** Excerpted text follows **

Start with the problem they aimed to solve.

Probe for how they chose the solution, and what alternatives they considered.

Get into the details of specifically what artifacts they produced, and if part of a team what role they played.

Get them to describe the solution in technical detail.

Probe into trade-offs they had to make or compromises.

Ask what aspects they found novel or innovative.

Once they finish describing the system, ask if it was successful, and how they measured it.

If they were around after launch, how did they operate it, monitor it, what unexpected challenges they encountered that they didn't foresee.

By the way, all along it doesn't matter if the domain or technology they are describing to you is totally different from your own experience. A senior+ engineer should be able to explain their domain to someone equally technical in a different domain with some competency.

Finally, since you now understand the problem space and the solution yourself, ask them "How would you scale this out to 10-100X" (by some metric).

Altogether, this is a dense 40-45 minutes extremely well spent. And it weeds out the phonies and charlatans.

Some yellow flags that individually aren't a problem but when you start seeing multiple of them turn into a red flag:

* Someone who didn't question the requirements and just accepted them from upstream.

* Someone that wrote a lot of code on the project, but didn't make any of the tough decisions.

* Someone that avoids talking about what they did, and focuses too much on "we"

* Someone who did all the initial decisions but did none of the actual implementation work.

* Someone who describes how X solved the problem, but you realize that's the only option they really considered

* Someone who left before the project finished, or immediately after.

* Someone who isn't sure if the project was a success or didn't see it their responsibility to find out.



“Someone that avoids talking about what they did, and focuses too much on "we"”

This is very interesting. I naturally use “we” when discussing past products and achievements. I do this in recognition of the fact that things are very rarely designed and built in true isolation. Even principal engineers socialize their designs and thinking with colleagues, making small tweaks here and there or gaining additional confidence to move forward.

“We” is absolutely not a red flag for me.


I agree. Maybe it's a cultural thing, but if someone talked about a big multiyear project only in terms of I, I would see that as a red flag. Either they actually did all the work themselves in isolation, but that must be because they are hard to work with, or they are taking all the credit for work done by a quite a few people in a team.


If you get asked, multiple times, how exactly you yourself contributed to the project and you continue only talking about what "we" did, it is absolutely a red flag.


> "Even principal engineers socialize their designs and thinking with colleagues, making small tweaks here and there or gaining additional confidence to move forward."

Principal engineers know that there are appropriate times to say "we did..." and appropriate times to lean heavily into saying "I specifically did..." (while crediting others for their part, of course, but as briefly as possible) and they also know which one an interview is.

"We" may not be a red flag (I appreciate a measure of humility and recognition of teamwork as well) but it must always followed up by a question about the details of what the interviewee did.


It depends on the context - but each time I've interviewed someone, the "we" is important, but the "I" is important-er. It's almost implicit that everyone works in a team to achieve big goals, but the reason I'm talking to that candidate is to hear what they did as part of that team as that's what makes a difference to the hiring.

** End of Excerpted text **
** Source material follows **

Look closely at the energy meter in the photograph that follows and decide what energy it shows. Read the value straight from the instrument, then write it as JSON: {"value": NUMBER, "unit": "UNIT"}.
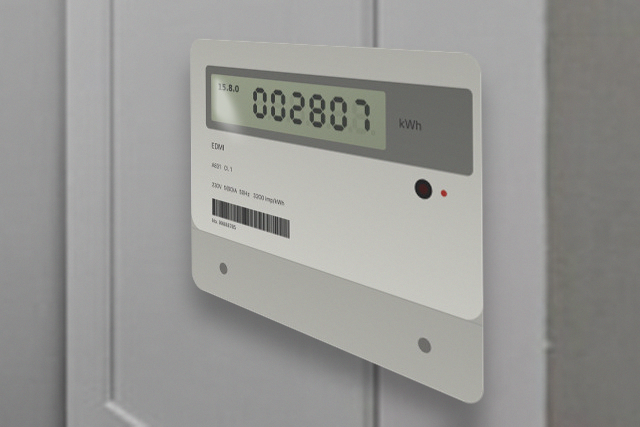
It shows {"value": 2807, "unit": "kWh"}
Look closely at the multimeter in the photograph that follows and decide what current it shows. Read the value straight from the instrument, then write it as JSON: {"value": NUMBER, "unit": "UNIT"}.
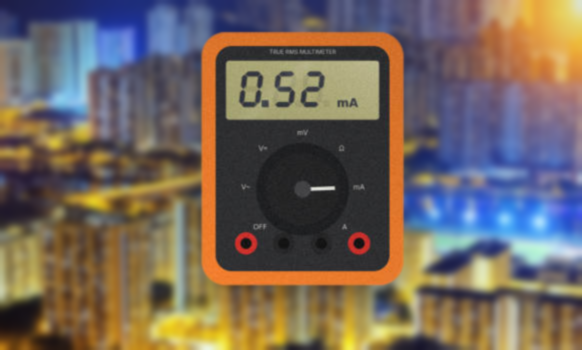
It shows {"value": 0.52, "unit": "mA"}
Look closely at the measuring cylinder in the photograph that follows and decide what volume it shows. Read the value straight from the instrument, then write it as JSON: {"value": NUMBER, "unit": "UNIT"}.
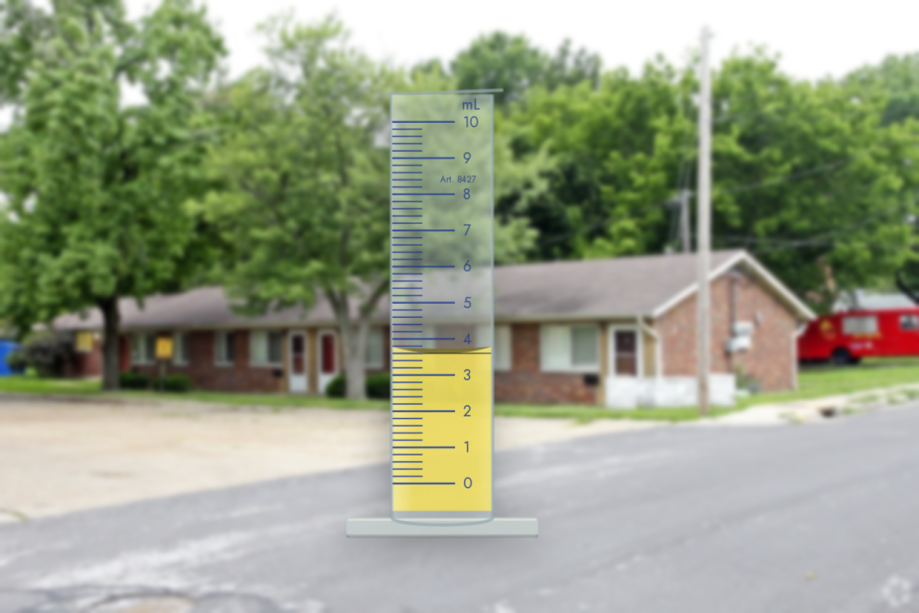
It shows {"value": 3.6, "unit": "mL"}
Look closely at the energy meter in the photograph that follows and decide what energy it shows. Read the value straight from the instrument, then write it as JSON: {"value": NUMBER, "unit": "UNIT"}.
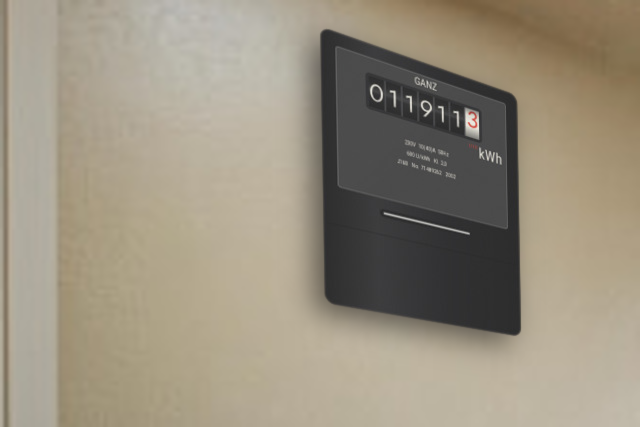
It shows {"value": 11911.3, "unit": "kWh"}
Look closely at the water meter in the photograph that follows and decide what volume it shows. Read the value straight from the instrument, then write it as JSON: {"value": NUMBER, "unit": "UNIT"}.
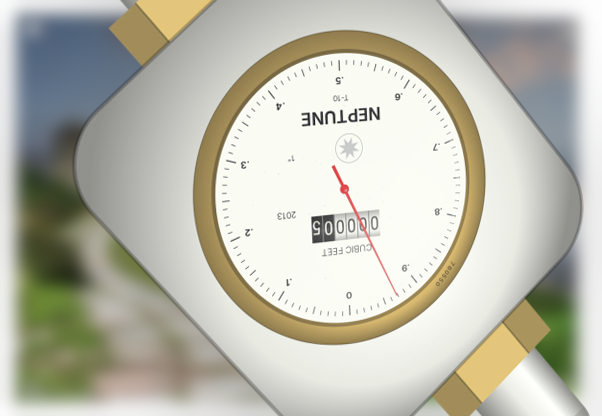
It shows {"value": 4.93, "unit": "ft³"}
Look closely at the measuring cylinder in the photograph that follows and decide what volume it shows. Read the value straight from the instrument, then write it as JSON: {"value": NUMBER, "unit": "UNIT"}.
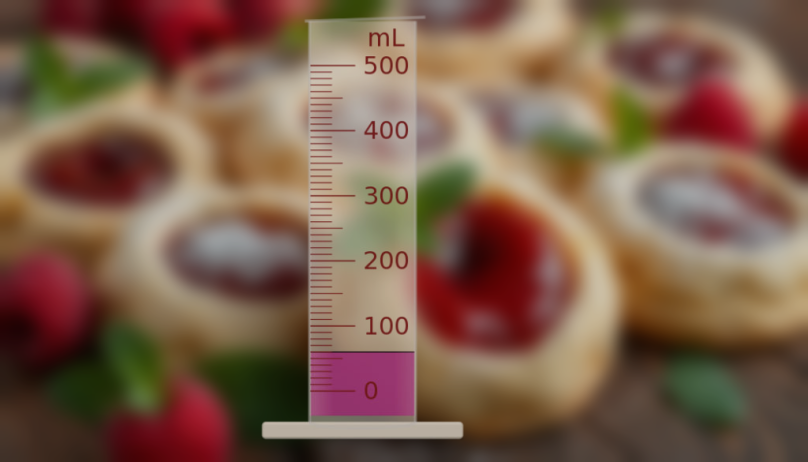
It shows {"value": 60, "unit": "mL"}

** End of Source material **

__Brief 1__
Answer from the text on interviewing engineers:
(a) How long does the whole line of questioning take?
(b) What question about growth should the interviewer ask once they understand the problem and solution?
(c) How would one commenter see a candidate who described a big multiyear project only in terms of "I"?
__Brief 2__
Continue the text on interviewing engineers after its last sentence.
The items are separate from the text on interviewing engineers.

__Your response 1__
(a) 40-45 minutes.
(b) "How would you scale this out to 10-100X" (by some metric).
(c) As a red flag.

__Your response 2__
This is one of those things that's getting lost in the intention. I've been in an interview where I used we and the interviewer was fairly blunt in asksing which things I directly did, which I collaborated on, which I reviewed, etc. It becomes clear very quickly they aren't trying to figure out if you are sociable, but to understand what you do and do not know how to do. Shifting into that mindset it becomes easy to say things like "three person team. We collaborated on x,y,z. A and B were my primary responsibilties and I think my most important contributions were blah blah".


Yeah for me as well, it's just a way of recognising teamwork. If anything I would say it's the opposite, excessive "I..me..myself" can become a red flag in some cases.


Speaking as someone who hires, "I" is a huge red flag for me — it's a dead ringer for what is (in a very soft sense), a confidence man. Someone who's aggressively and artificially trying to project an external appearance of competence. I've had multiple bad hires like this, and it's now something I really watch out for.

The worst thing with guys like this isn't that they're going to deliver less than promised, but it's that the aggressive "willingness to lie for their own benefit" bleeds into a lot of other behavior at work.


I prefer using “we” but early on in my career was rejected at an interview because they thought I hadn’t done anything myself - now I mix in we and “I specifically implemented/designed/etc.”


Same. As a long time team lead/manager I always take the blame when things go wrong and give credit to individuals other than myself when things go right.

Someone constantly using "I" like they worked in a vacuum, and didn't play nice with their team is a bigger red flag for me.

The important piece in the interview is can they answer in detail the rest of the questions.


I should have been clear - I start my interview by asking the candidate to focus on their experience and every time they talk about what "we" did on a project I follow up with what specifically they did.

The imposters/charlatans (and weeding them out was the context for this whole thread) find a way to avoid the question.


>"Tell me about the most complicated projects you contributed a significant part of the design, implementation to, or ideally both."

Start with the problem they aimed to solve.

Probe for how they chose the solution, and what alternatives they considered.

Get into the details of specifically what artifacts they produced, and if part of a team what role they played.

Get them to describe the solution in technical detail.

Probe into trade-offs they had to make or compromises.

Ask what aspects they found novel or innovative.

Once they finish describing the system, ask if it was successful, and how they measured it.

If they were around after launch, how did they operate it, monitor it, what unexpected challenges they encountered that they didn't foresee.

By the way, all along it doesn't matter if the domain or technology they are describing to you is totally different from your own experience. A senior+ engineer should be able to explain their domain to someone equally technical in a different domain with some competency.

This verbatim can very well apply to many different industrial engineering efforts, regardless of whether there is software involved.

>This cannot be upvoted enough.

I agree, and I mean far beyond the message board.


> I naturally use “we” when discussing past products and achievements

Then you will not get recognition about what you did in the eyes of others. It is hard to trust someone who hides behind a group, because it looks like you have no confidence in yourself or what you did.


Recognition and trust have never been a problem for me. Have you hired at this level before, or merely assuming? As always there is nuance, as other commenters have touched on.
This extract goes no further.